Su disfraz de momento está funcionando a la perfección, nadie le mira raro, ni parece que su presencia haya creado en ningún momento ningún tipo de revuelo, es una oveja más dentro del rebaño. Delante suya, tras unos cuantos bancos, pues se ha sentado casi al final de la iglesia, hay un altar dorado, su centro está presidido por una cruz de gran tamaño, así a simple vista podrá medir más de dos metros, y en ella, como no, está Jesucristo, ese gran mártir que dio su vida para salvar la del resto, ese que se autoproclamó el hijo de Dios y que vino a avisarnos de la llegada del Apocalipsis, que enumeró los pecados, y animó a los humanos a no incurrir en ellos bajo pena de arder eternamente en el infierno. A su alrededor hay más imágenes, cuadros de ángeles revoloteando en un cielo azul salpicado por nubes, y como no, una figura de la Virgen María, la que fue engendrada por Dios y dio a luz a su hijo, en ella sobresale un corazón de color rojo rodeado por espinas, probablemente lo mismo que tuvo que sentir ella cuando los romanos lo crucificaron ante la pasividad del pueblo que se supone lo adoraba.
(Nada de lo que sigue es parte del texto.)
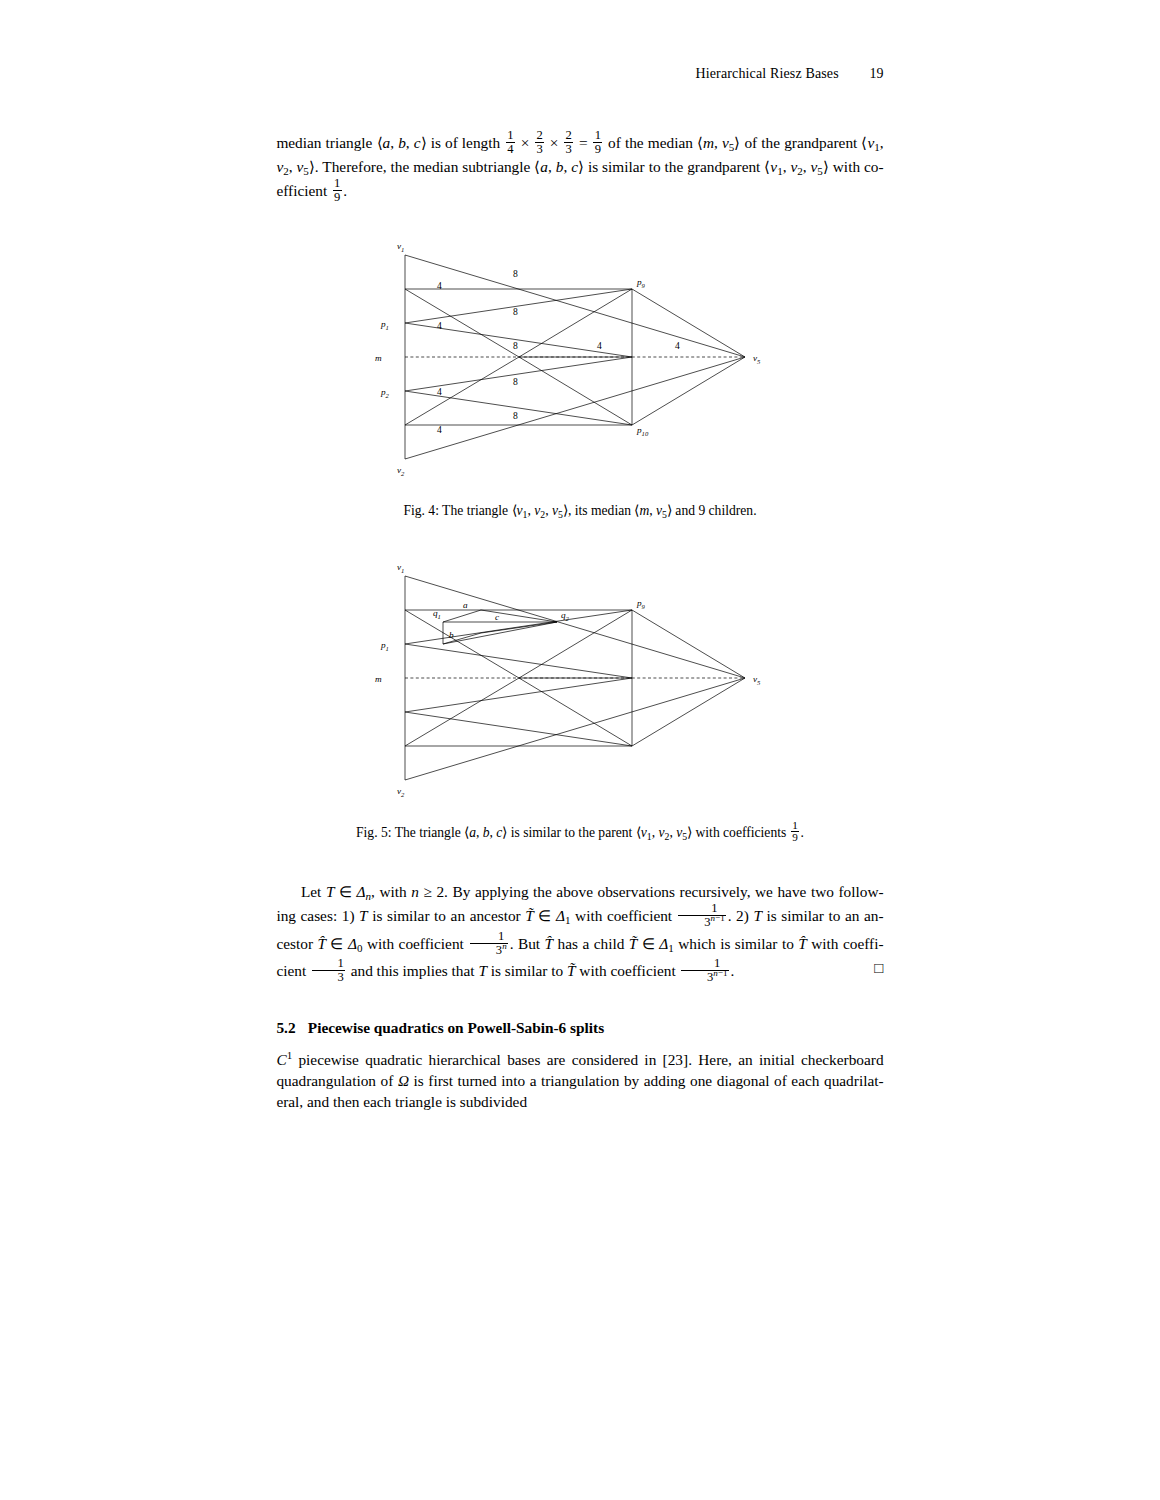Hierarchical Riesz Bases 19
median triangle ⟨a, b, c⟩ is of length 14 × 23 × 23 = 19 of the median ⟨m, v5⟩ of the grandparent ⟨v1, v2, v5⟩. Therefore, the median subtriangle ⟨a, b, c⟩ is similar to the grandparent ⟨v1, v2, v5⟩ with coefficient 19.
v1 v2 v5 p1 p2 m p9 p10 4 4 4 4 8 8 8 8 8 4 4
Fig. 4: The triangle ⟨v1, v2, v5⟩, its median ⟨m, v5⟩ and 9 children.
v1 v2 v5 p1 m p9 q1 q2 a b c
Fig. 5: The triangle ⟨a, b, c⟩ is similar to the parent ⟨v1, v2, v5⟩ with coefficients 19.
Let T ∈ Δn, with n ≥ 2. By applying the above observations recursively, we have two following cases: 1) T is similar to an ancestor T̃ ∈ Δ1 with coefficient 13n−1. 2) T is similar to an ancestor T̂ ∈ Δ0 with coefficient 13n. But T̂ has a child T̃ ∈ Δ1 which is similar to T̂ with coefficient 13 and this implies that T is similar to T̃ with coefficient 13n−1.□
5.2 Piecewise quadratics on Powell-Sabin-6 splits
C1 piecewise quadratic hierarchical bases are considered in [23]. Here, an initial checkerboard quadrangulation of Ω is first turned into a triangulation by adding one diagonal of each quadrilateral, and then each triangle is subdivided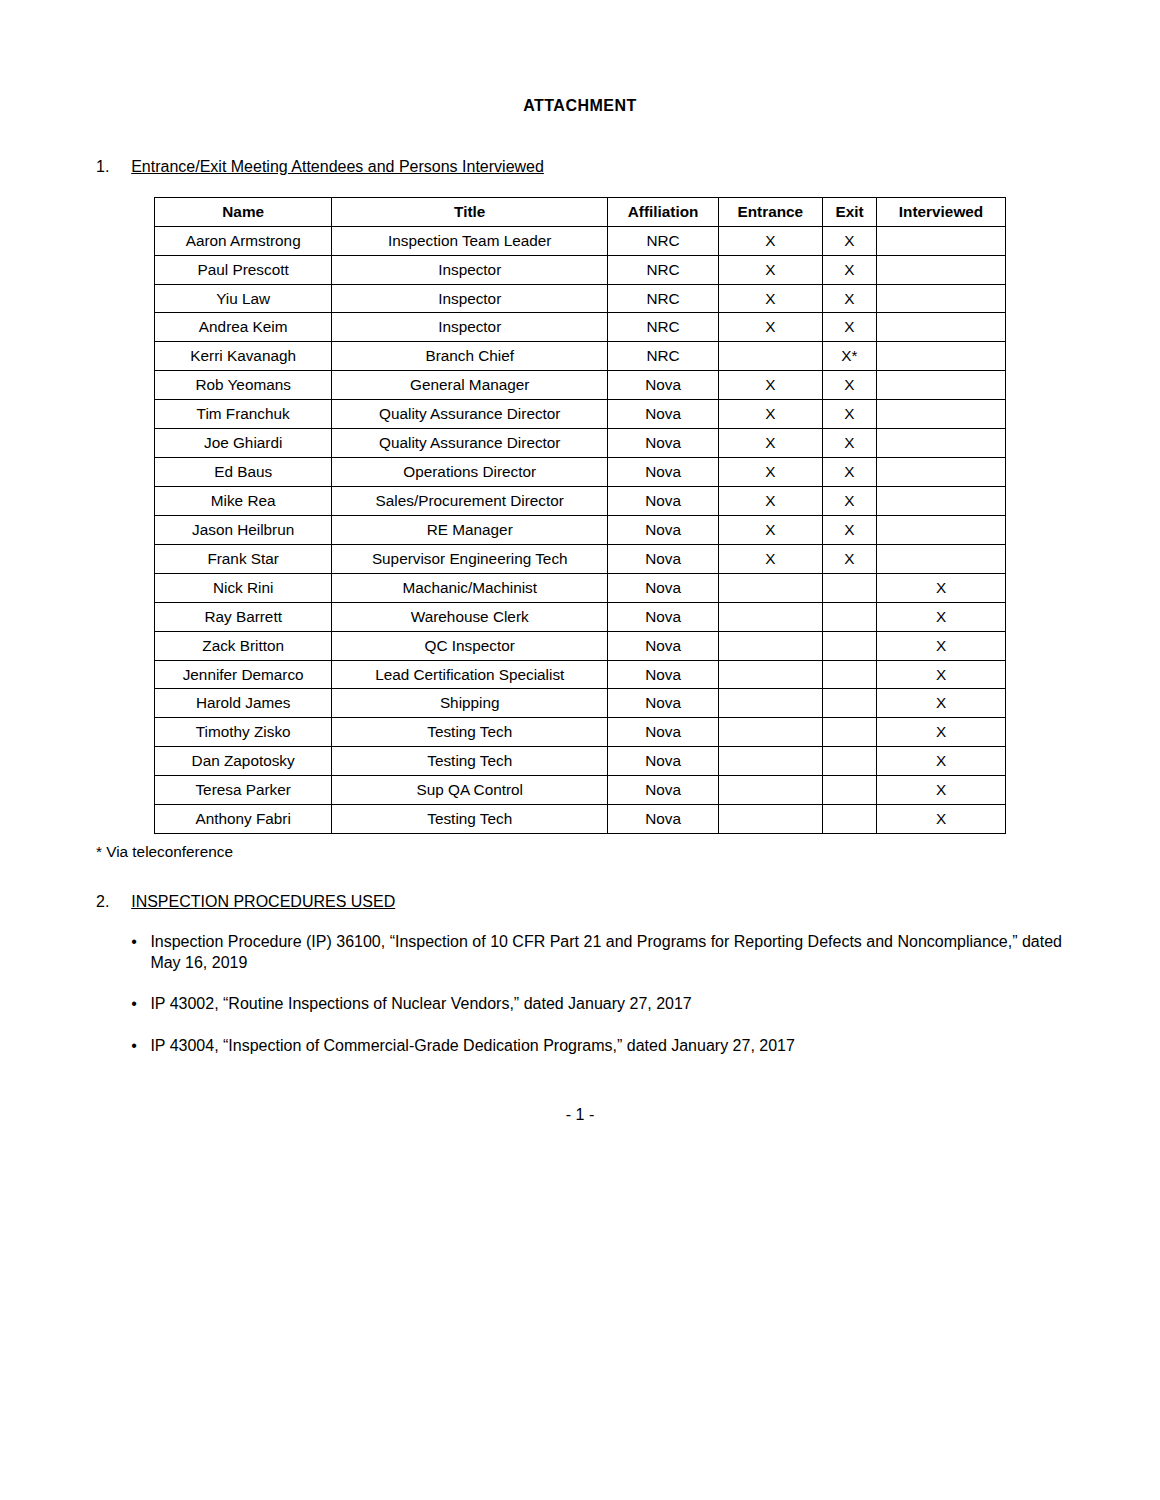ATTACHMENT
1. Entrance/Exit Meeting Attendees and Persons Interviewed
| Name | Title | Affiliation | Entrance | Exit | Interviewed |
| --- | --- | --- | --- | --- | --- |
| Aaron Armstrong | Inspection Team Leader | NRC | X | X | |
| Paul Prescott | Inspector | NRC | X | X | |
| Yiu Law | Inspector | NRC | X | X | |
| Andrea Keim | Inspector | NRC | X | X | |
| Kerri Kavanagh | Branch Chief | NRC | | X* | |
| Rob Yeomans | General Manager | Nova | X | X | |
| Tim Franchuk | Quality Assurance Director | Nova | X | X | |
| Joe Ghiardi | Quality Assurance Director | Nova | X | X | |
| Ed Baus | Operations Director | Nova | X | X | |
| Mike Rea | Sales/Procurement Director | Nova | X | X | |
| Jason Heilbrun | RE Manager | Nova | X | X | |
| Frank Star | Supervisor Engineering Tech | Nova | X | X | |
| Nick Rini | Machanic/Machinist | Nova | | | X |
| Ray Barrett | Warehouse Clerk | Nova | | | X |
| Zack Britton | QC Inspector | Nova | | | X |
| Jennifer Demarco | Lead Certification Specialist | Nova | | | X |
| Harold James | Shipping | Nova | | | X |
| Timothy Zisko | Testing Tech | Nova | | | X |
| Dan Zapotosky | Testing Tech | Nova | | | X |
| Teresa Parker | Sup QA Control | Nova | | | X |
| Anthony Fabri | Testing Tech | Nova | | | X |
* Via teleconference
2. INSPECTION PROCEDURES USED
Inspection Procedure (IP) 36100, “Inspection of 10 CFR Part 21 and Programs for Reporting Defects and Noncompliance,” dated May 16, 2019
IP 43002, “Routine Inspections of Nuclear Vendors,” dated January 27, 2017
IP 43004, “Inspection of Commercial-Grade Dedication Programs,” dated January 27, 2017
- 1 -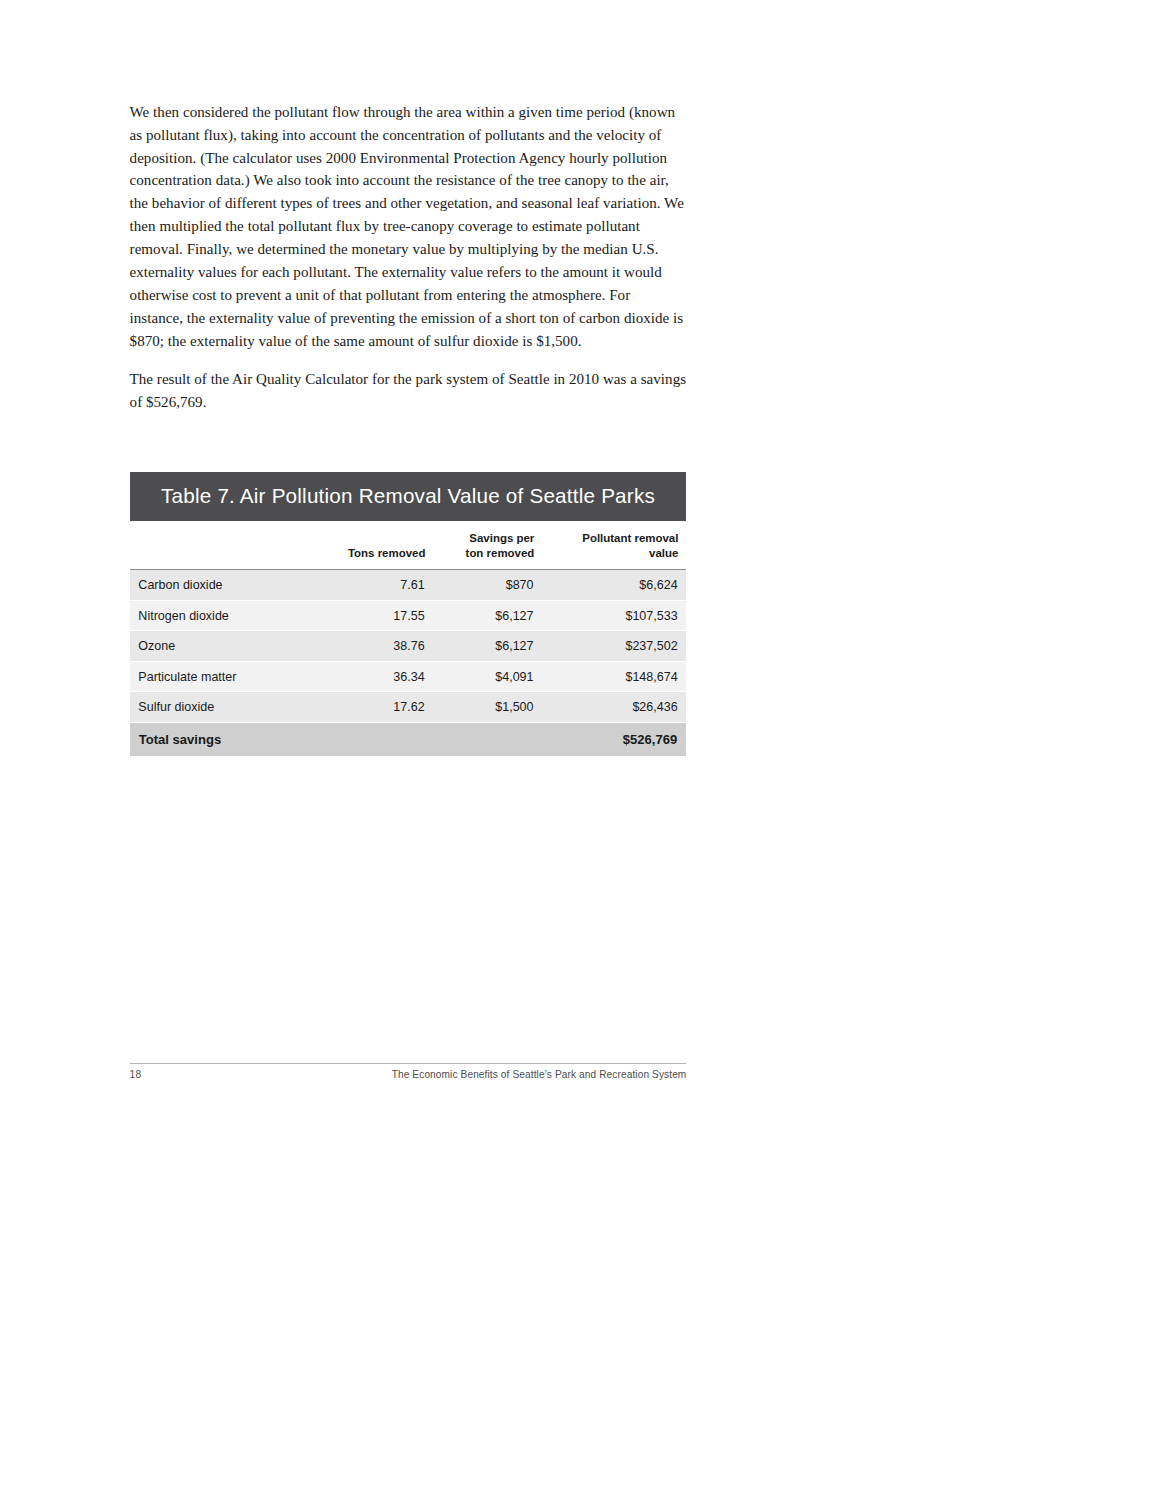We then considered the pollutant flow through the area within a given time period (known as pollutant flux), taking into account the concentration of pollutants and the velocity of deposition. (The calculator uses 2000 Environmental Protection Agency hourly pollution concentration data.) We also took into account the resistance of the tree canopy to the air, the behavior of different types of trees and other vegetation, and seasonal leaf variation. We then multiplied the total pollutant flux by tree-canopy coverage to estimate pollutant removal. Finally, we determined the monetary value by multiplying by the median U.S. externality values for each pollutant. The externality value refers to the amount it would otherwise cost to prevent a unit of that pollutant from entering the atmosphere. For instance, the externality value of preventing the emission of a short ton of carbon dioxide is $870; the externality value of the same amount of sulfur dioxide is $1,500.
The result of the Air Quality Calculator for the park system of Seattle in 2010 was a savings of $526,769.
Table 7. Air Pollution Removal Value of Seattle Parks
| | Tons removed | Savings per ton removed | Pollutant removal value |
| --- | --- | --- | --- |
| Carbon dioxide | 7.61 | $870 | $6,624 |
| Nitrogen dioxide | 17.55 | $6,127 | $107,533 |
| Ozone | 38.76 | $6,127 | $237,502 |
| Particulate matter | 36.34 | $4,091 | $148,674 |
| Sulfur dioxide | 17.62 | $1,500 | $26,436 |
| Total savings | | | $526,769 |
18 The Economic Benefits of Seattle’s Park and Recreation System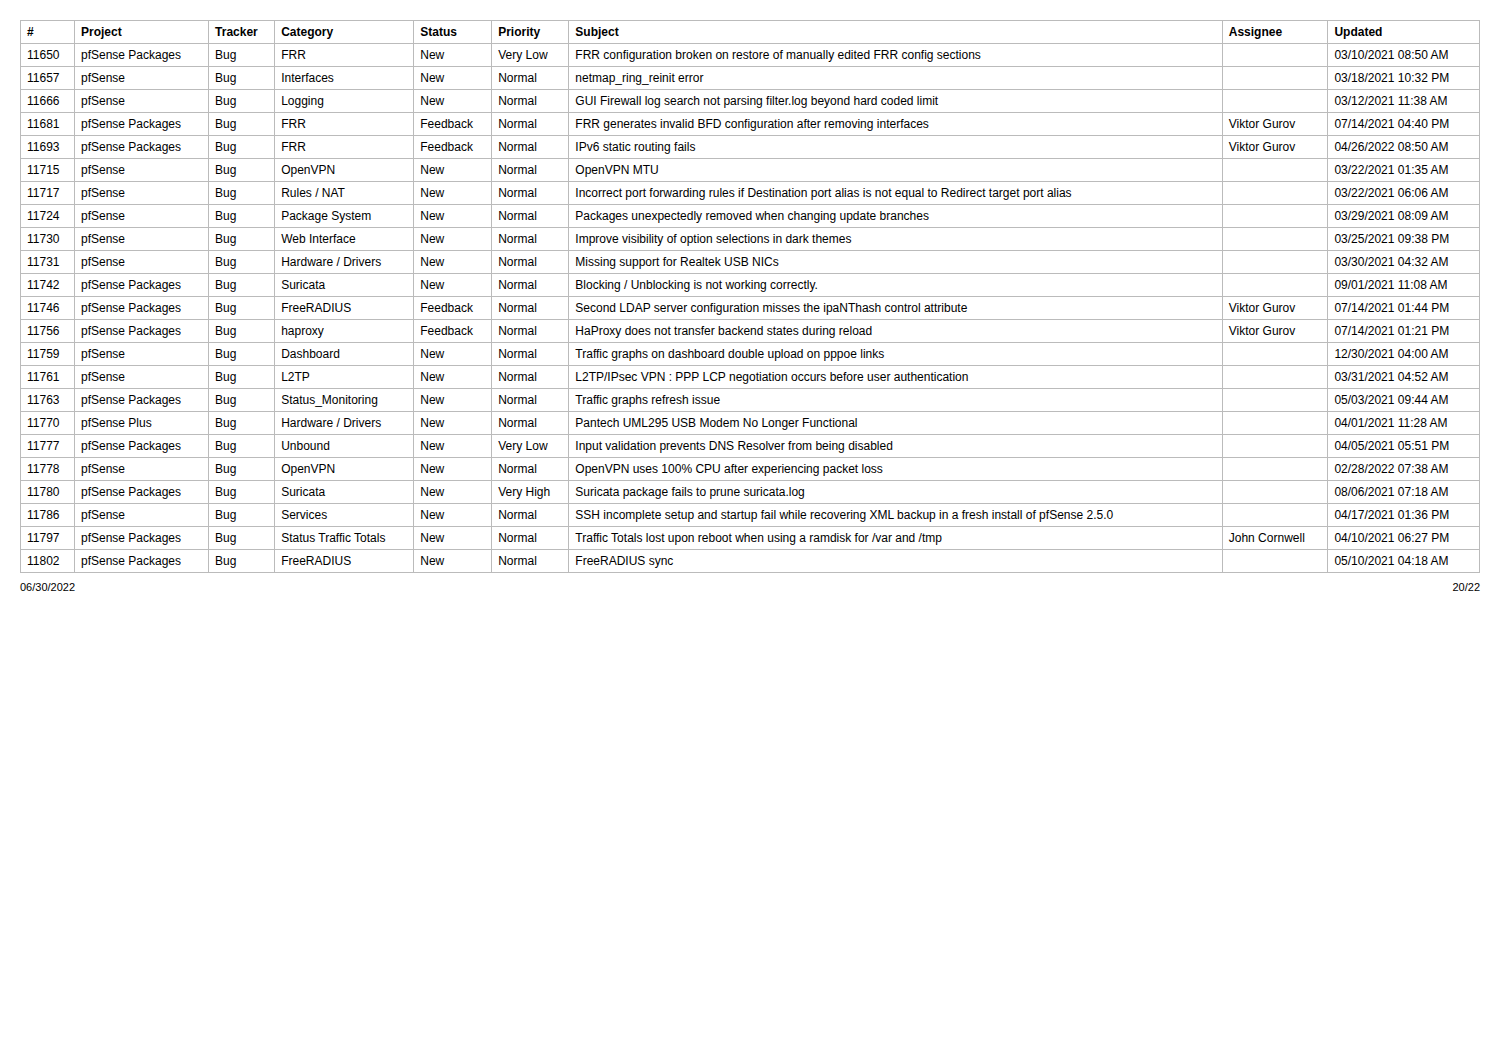| # | Project | Tracker | Category | Status | Priority | Subject | Assignee | Updated |
| --- | --- | --- | --- | --- | --- | --- | --- | --- |
| 11650 | pfSense Packages | Bug | FRR | New | Very Low | FRR configuration broken on restore of manually edited FRR config sections | | 03/10/2021 08:50 AM |
| 11657 | pfSense | Bug | Interfaces | New | Normal | netmap_ring_reinit error | | 03/18/2021 10:32 PM |
| 11666 | pfSense | Bug | Logging | New | Normal | GUI Firewall log search not parsing filter.log beyond hard coded limit | | 03/12/2021 11:38 AM |
| 11681 | pfSense Packages | Bug | FRR | Feedback | Normal | FRR generates invalid BFD configuration after removing interfaces | Viktor Gurov | 07/14/2021 04:40 PM |
| 11693 | pfSense Packages | Bug | FRR | Feedback | Normal | IPv6 static routing fails | Viktor Gurov | 04/26/2022 08:50 AM |
| 11715 | pfSense | Bug | OpenVPN | New | Normal | OpenVPN MTU | | 03/22/2021 01:35 AM |
| 11717 | pfSense | Bug | Rules / NAT | New | Normal | Incorrect port forwarding rules if Destination port alias is not equal to Redirect target port alias | | 03/22/2021 06:06 AM |
| 11724 | pfSense | Bug | Package System | New | Normal | Packages unexpectedly removed when changing update branches | | 03/29/2021 08:09 AM |
| 11730 | pfSense | Bug | Web Interface | New | Normal | Improve visibility of option selections in dark themes | | 03/25/2021 09:38 PM |
| 11731 | pfSense | Bug | Hardware / Drivers | New | Normal | Missing support for Realtek USB NICs | | 03/30/2021 04:32 AM |
| 11742 | pfSense Packages | Bug | Suricata | New | Normal | Blocking / Unblocking is not working correctly. | | 09/01/2021 11:08 AM |
| 11746 | pfSense Packages | Bug | FreeRADIUS | Feedback | Normal | Second LDAP server configuration misses the ipaNThash control attribute | Viktor Gurov | 07/14/2021 01:44 PM |
| 11756 | pfSense Packages | Bug | haproxy | Feedback | Normal | HaProxy does not transfer backend states during reload | Viktor Gurov | 07/14/2021 01:21 PM |
| 11759 | pfSense | Bug | Dashboard | New | Normal | Traffic graphs on dashboard double upload on pppoe links | | 12/30/2021 04:00 AM |
| 11761 | pfSense | Bug | L2TP | New | Normal | L2TP/IPsec VPN : PPP LCP negotiation occurs before user authentication | | 03/31/2021 04:52 AM |
| 11763 | pfSense Packages | Bug | Status_Monitoring | New | Normal | Traffic graphs refresh issue | | 05/03/2021 09:44 AM |
| 11770 | pfSense Plus | Bug | Hardware / Drivers | New | Normal | Pantech UML295 USB Modem No Longer Functional | | 04/01/2021 11:28 AM |
| 11777 | pfSense Packages | Bug | Unbound | New | Very Low | Input validation prevents DNS Resolver from being disabled | | 04/05/2021 05:51 PM |
| 11778 | pfSense | Bug | OpenVPN | New | Normal | OpenVPN uses 100% CPU after experiencing packet loss | | 02/28/2022 07:38 AM |
| 11780 | pfSense Packages | Bug | Suricata | New | Very High | Suricata package fails to prune suricata.log | | 08/06/2021 07:18 AM |
| 11786 | pfSense | Bug | Services | New | Normal | SSH incomplete setup and startup fail while recovering XML backup in a fresh install of pfSense 2.5.0 | | 04/17/2021 01:36 PM |
| 11797 | pfSense Packages | Bug | Status Traffic Totals | New | Normal | Traffic Totals lost upon reboot when using a ramdisk for /var and /tmp | John Cornwell | 04/10/2021 06:27 PM |
| 11802 | pfSense Packages | Bug | FreeRADIUS | New | Normal | FreeRADIUS sync | | 05/10/2021 04:18 AM |
06/30/2022 20/22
El cura encargado de dar el sermón llega, al poco de que la campana deje de sonar. Ataviado con una sotana negra y larga que le cubre todo el cuerpo, ocupa el atril que hay que hay en el centro del altar. Los pocos murmullos que todavía había entre sus feligreses desaparecen, hay tanto silencio que puede escucharse en toda la iglesia el sonido de las páginas de la Biblia que el cura pasa para encontrar el tema de lo que será su sermón de hoy. Como todo orador que se precie empieza aclarando su voz, cuando acaba de hacerlo da comienzo a su sermón.
(…)
Hace rato que le hubiera gustado levantarse y haberse marchado, la curiosidad de escuchar lo que el cura tenía que decir se le pasaron tras no más de cinco minutos, si todavía no lo ha hecho, ha sido por no llamar la atención y por respeto, ese que tienen aquellos que no comparten las creencias de todos y se saben en su punto de mira. Le da la impresión de que un cura no es más que un moralista, aquel que trata de inculcar su moral al resto, la forma en que deben de comportarse y pensar, aquel que te enseña a distinguir entre lo bueno y lo malo, y se da cuenta de lo peligrosos que son. No tanto por el contenido de esa moral, sino por la forma en que desproveen de su moral a aquellos que los escuchan, ya no existe una por cada uno de los feligreses, ahora sólo existe la del cura que ha dado el sermón, es él que marca las fronteras entre lo que está bien y está mal para todos los que lo escuchan.